# INSTRUCTION:
I'd like the records transcribed exactly, leaving the images out.

# DATA FOR ANALYSIS:

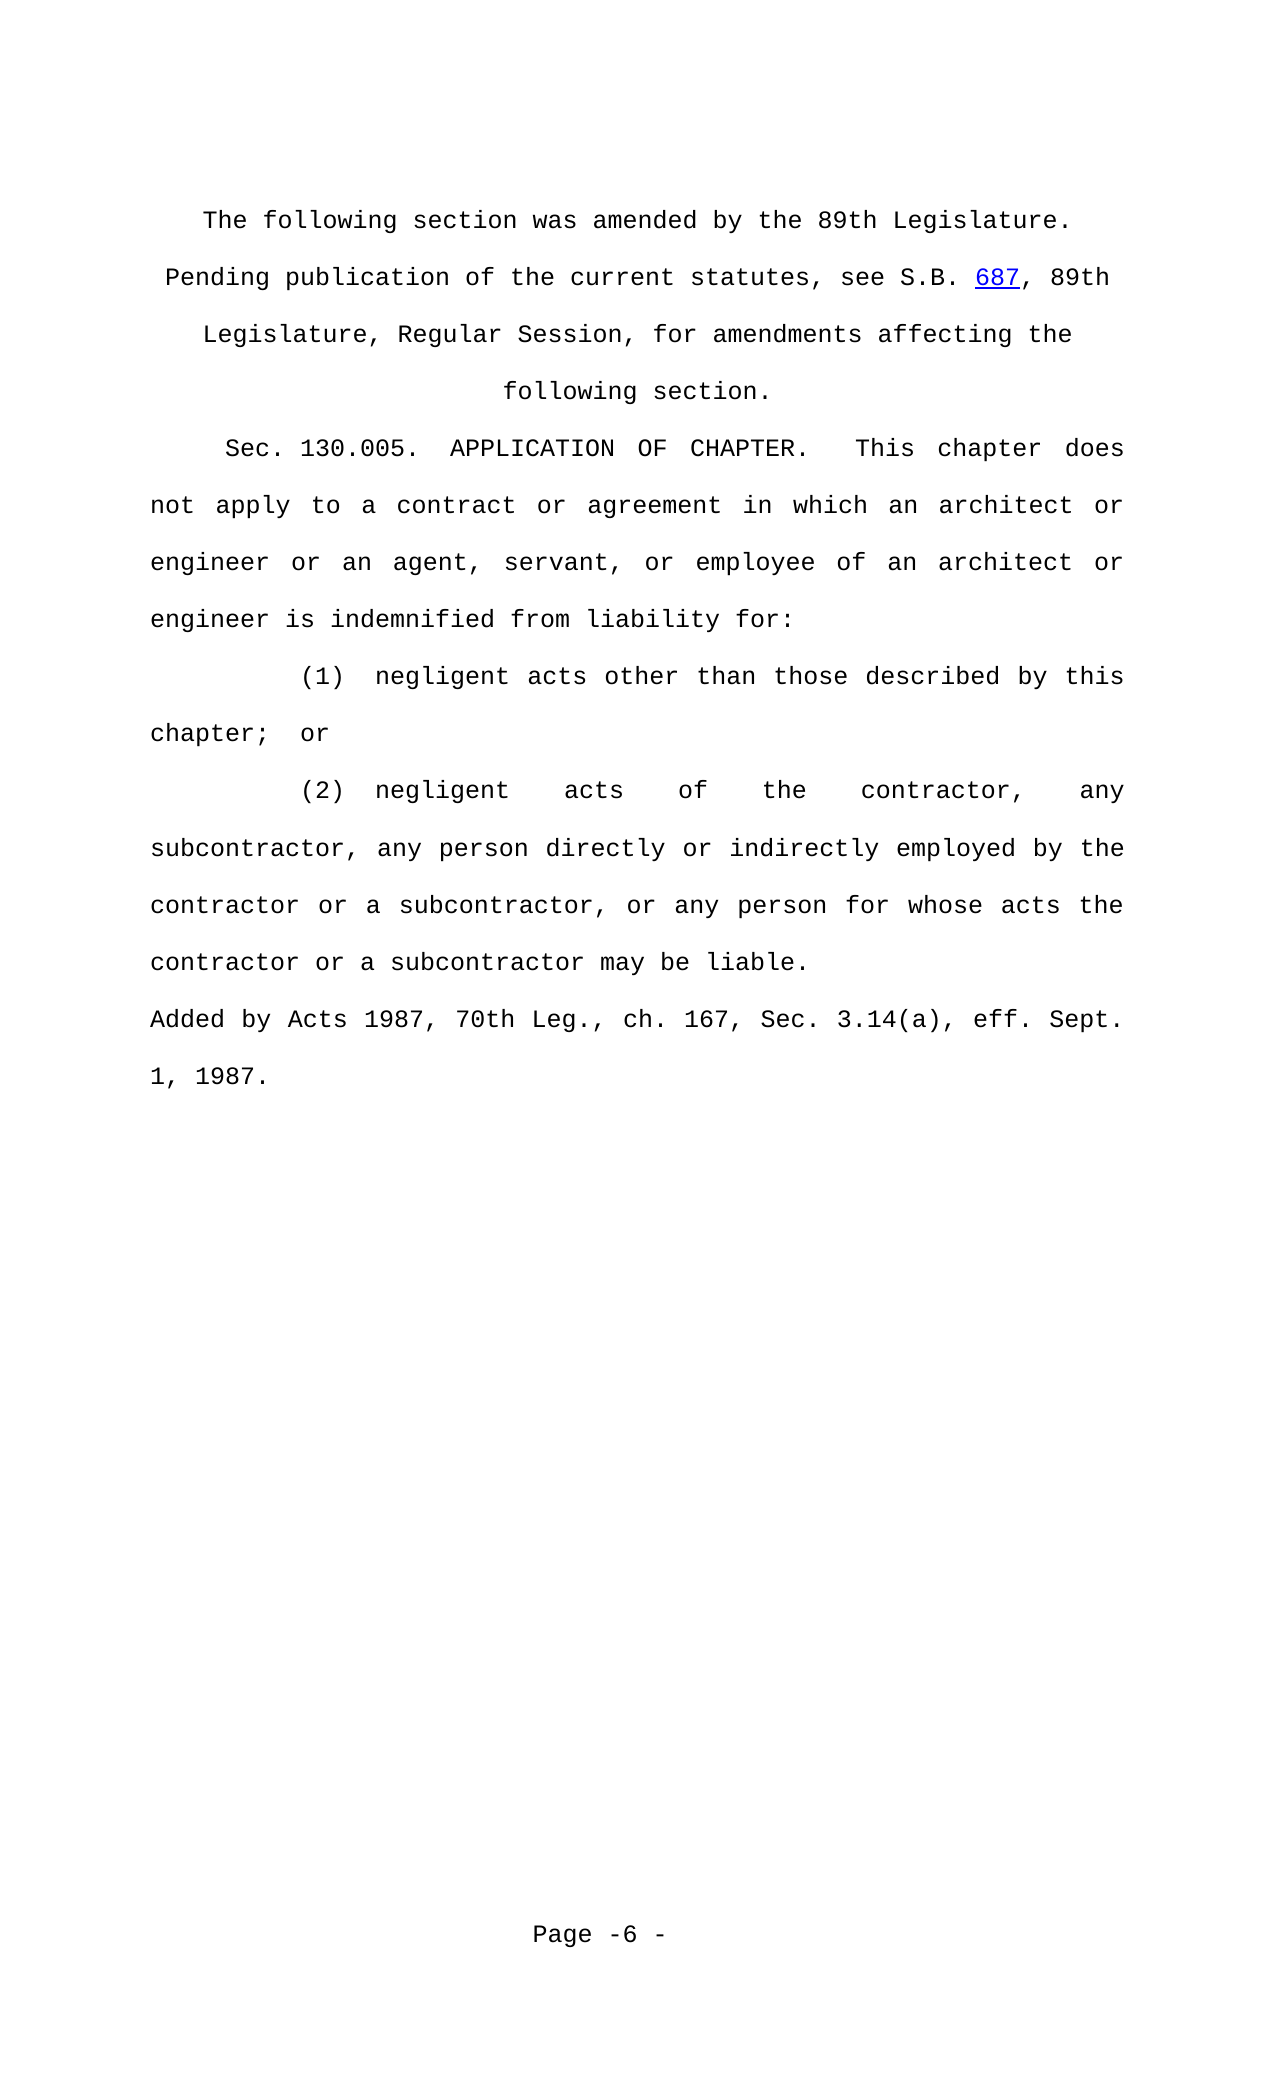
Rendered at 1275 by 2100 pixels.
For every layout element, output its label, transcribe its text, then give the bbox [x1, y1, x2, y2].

text Added by Acts 1987, 70th Leg., ch. 167, Sec. 3.14(a), eff. Sept. 1, 1987. [150, 1006, 1125, 1092]
text (2) negligent acts of the contractor, any subcontractor, any person directly or indirectly employed by the contractor or a subcontractor, or any person for whose acts the contractor or a subcontractor may be liable. [150, 778, 1125, 978]
text Sec. 130.005. APPLICATION OF CHAPTER. This chapter does not apply to a contract or agreement in which an architect or engineer or an agent, servant, or employee of an architect or engineer is indemnified from liability for: [150, 435, 1125, 635]
text The following section was amended by the 89th Legislature. Pending publication of the current statutes, see S.B. 687, 89th Legislature, Regular Session, for amendments affecting the following section. [150, 207, 1125, 407]
text (1) negligent acts other than those described by this chapter; or [150, 664, 1125, 749]
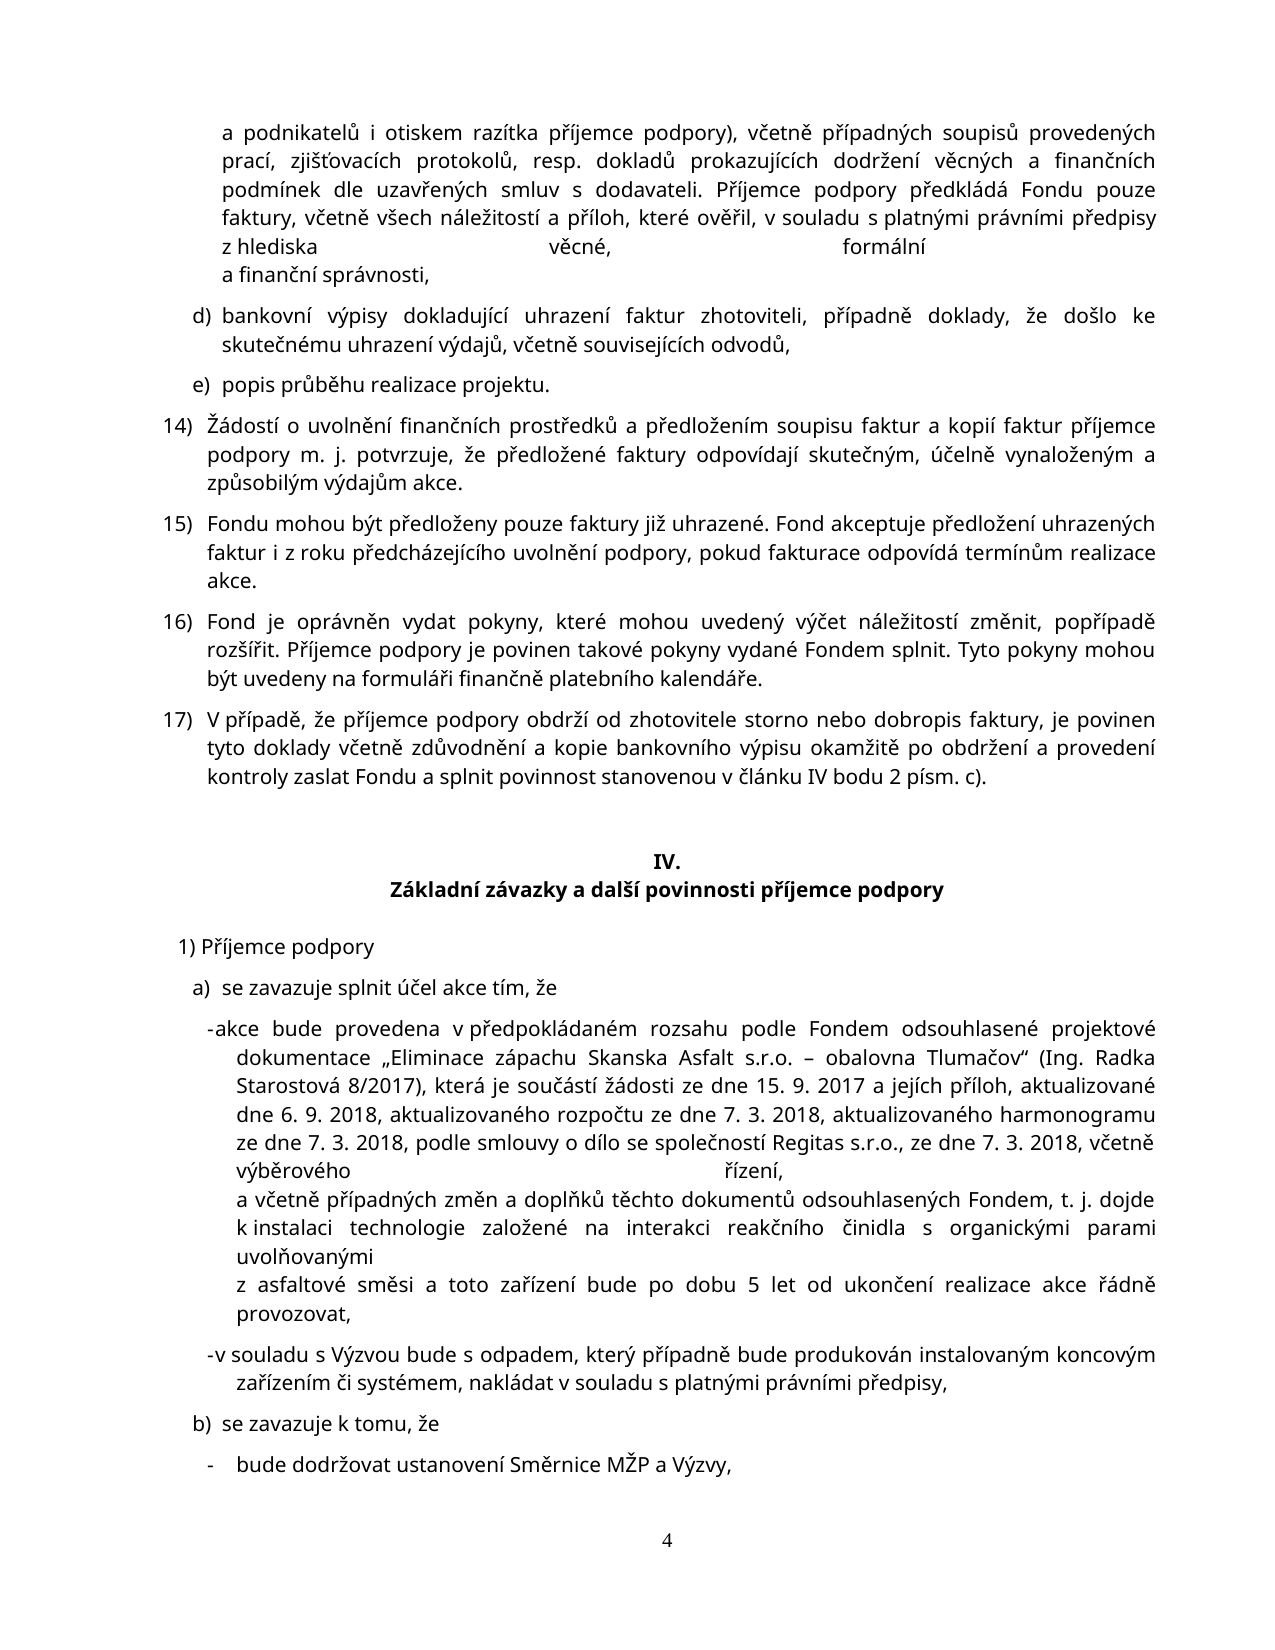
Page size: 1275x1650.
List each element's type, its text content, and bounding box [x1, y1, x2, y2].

list bude dodržovat ustanovení Směrnice MŽP a Výzvy, [207, 1450, 1157, 1478]
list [192, 118, 1157, 289]
list Žádostí o uvolnění finančních prostředků a předložením soupisu faktur a kopií faktur příjemce podpory m. j. potvrzuje, že předložené faktury odpovídají skutečným, účelně vynaloženým a způsobilým výdajům akce. [162, 412, 1157, 497]
text 1) Příjemce podpory [177, 932, 1157, 961]
list bankovní výpisy dokladující uhrazení faktur zhotoviteli, případně doklady, že došlo ke skutečnému uhrazení výdajů, včetně souvisejících odvodů, [192, 301, 1157, 358]
list se zavazuje splnit účel akce tím, že [192, 973, 1157, 1002]
text Základní závazky a další povinnosti příjemce podpory [177, 876, 1157, 904]
list V případě, že příjemce podpory obdrží od zhotovitele storno nebo dobropis faktury, je povinen tyto doklady včetně zdůvodnění a kopie bankovního výpisu okamžitě po obdržení a provedení kontroly zaslat Fondu a splnit povinnost stanovenou v článku IV bodu 2 písm. c). [162, 705, 1157, 790]
list popis průběhu realizace projektu. [192, 371, 1157, 399]
list Fondu mohou být předloženy pouze faktury již uhrazené. Fond akceptuje předložení uhrazených faktur i z roku předcházejícího uvolnění podpory, pokud fakturace odpovídá termínům realizace akce. [162, 509, 1157, 595]
list v souladu s Výzvou bude s odpadem, který případně bude produkován instalovaným koncovým zařízením či systémem, nakládat v souladu s platnými právními předpisy, [207, 1340, 1157, 1397]
list akce bude provedena v předpokládaném rozsahu podle Fondem odsouhlasené projektové dokumentace „Eliminace zápachu Skanska Asfalt s.r.o. – obalovna Tlumačov“ (Ing. Radka Starostová 8/2017), která je součástí žádosti ze dne 15. 9. 2017 a jejích příloh, aktualizované dne 6. 9. 2018, aktualizovaného rozpočtu ze dne 7. 3. 2018, aktualizovaného harmonogramu ze dne 7. 3. 2018, podle smlouvy o dílo se společností Regitas s.r.o., ze dne 7. 3. 2018, včetně výběrového řízení, a včetně případných změn a doplňků těchto dokumentů odsouhlasených Fondem, t. j. dojde k instalaci technologie založené na interakci reakčního činidla s organickými parami uvolňovanými z asfaltové směsi a toto zařízení bude po dobu 5 let od ukončení realizace akce řádně provozovat, [207, 1014, 1157, 1327]
list se zavazuje k tomu, že [192, 1409, 1157, 1437]
text IV. [177, 847, 1157, 876]
list Fond je oprávněn vydat pokyny, které mohou uvedený výčet náležitostí změnit, popřípadě rozšířit. Příjemce podpory je povinen takové pokyny vydané Fondem splnit. Tyto pokyny mohou být uvedeny na formuláři finančně platebního kalendáře. [162, 607, 1157, 692]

# EXPECTED ANSWER:
Rendered at 1275 by 2100 pixels.
For every layout element, output its label, transcribe its text, then give the bbox [x1, y1, x2, y2].

text Added by Acts 1987, 70th Leg., ch. 167, Sec. 3.14(a), eff. Sept. 1, 1987. [150, 1006, 1125, 1092]
text (2) negligent acts of the contractor, any subcontractor, any person directly or indirectly employed by the contractor or a subcontractor, or any person for whose acts the contractor or a subcontractor may be liable. [150, 778, 1125, 978]
text Sec. 130.005. APPLICATION OF CHAPTER. This chapter does not apply to a contract or agreement in which an architect or engineer or an agent, servant, or employee of an architect or engineer is indemnified from liability for: [150, 435, 1125, 635]
text The following section was amended by the 89th Legislature. Pending publication of the current statutes, see S.B. 687, 89th Legislature, Regular Session, for amendments affecting the following section. [150, 207, 1125, 407]
text (1) negligent acts other than those described by this chapter; or [150, 664, 1125, 749]
Page size: 1275x1650.
List each element's type, its text content, and bounding box [x1, y1, x2, y2].

list bude dodržovat ustanovení Směrnice MŽP a Výzvy, [207, 1450, 1157, 1478]
list [192, 118, 1157, 289]
list Žádostí o uvolnění finančních prostředků a předložením soupisu faktur a kopií faktur příjemce podpory m. j. potvrzuje, že předložené faktury odpovídají skutečným, účelně vynaloženým a způsobilým výdajům akce. [162, 412, 1157, 497]
text 1) Příjemce podpory [177, 932, 1157, 961]
list bankovní výpisy dokladující uhrazení faktur zhotoviteli, případně doklady, že došlo ke skutečnému uhrazení výdajů, včetně souvisejících odvodů, [192, 301, 1157, 358]
list se zavazuje splnit účel akce tím, že [192, 973, 1157, 1002]
text Základní závazky a další povinnosti příjemce podpory [177, 876, 1157, 904]
list V případě, že příjemce podpory obdrží od zhotovitele storno nebo dobropis faktury, je povinen tyto doklady včetně zdůvodnění a kopie bankovního výpisu okamžitě po obdržení a provedení kontroly zaslat Fondu a splnit povinnost stanovenou v článku IV bodu 2 písm. c). [162, 705, 1157, 790]
list popis průběhu realizace projektu. [192, 371, 1157, 399]
list Fondu mohou být předloženy pouze faktury již uhrazené. Fond akceptuje předložení uhrazených faktur i z roku předcházejícího uvolnění podpory, pokud fakturace odpovídá termínům realizace akce. [162, 509, 1157, 595]
list v souladu s Výzvou bude s odpadem, který případně bude produkován instalovaným koncovým zařízením či systémem, nakládat v souladu s platnými právními předpisy, [207, 1340, 1157, 1397]
list akce bude provedena v předpokládaném rozsahu podle Fondem odsouhlasené projektové dokumentace „Eliminace zápachu Skanska Asfalt s.r.o. – obalovna Tlumačov“ (Ing. Radka Starostová 8/2017), která je součástí žádosti ze dne 15. 9. 2017 a jejích příloh, aktualizované dne 6. 9. 2018, aktualizovaného rozpočtu ze dne 7. 3. 2018, aktualizovaného harmonogramu ze dne 7. 3. 2018, podle smlouvy o dílo se společností Regitas s.r.o., ze dne 7. 3. 2018, včetně výběrového řízení, a včetně případných změn a doplňků těchto dokumentů odsouhlasených Fondem, t. j. dojde k instalaci technologie založené na interakci reakčního činidla s organickými parami uvolňovanými z asfaltové směsi a toto zařízení bude po dobu 5 let od ukončení realizace akce řádně provozovat, [207, 1014, 1157, 1327]
list se zavazuje k tomu, že [192, 1409, 1157, 1437]
text IV. [177, 847, 1157, 876]
list Fond je oprávněn vydat pokyny, které mohou uvedený výčet náležitostí změnit, popřípadě rozšířit. Příjemce podpory je povinen takové pokyny vydané Fondem splnit. Tyto pokyny mohou být uvedeny na formuláři finančně platebního kalendáře. [162, 607, 1157, 692]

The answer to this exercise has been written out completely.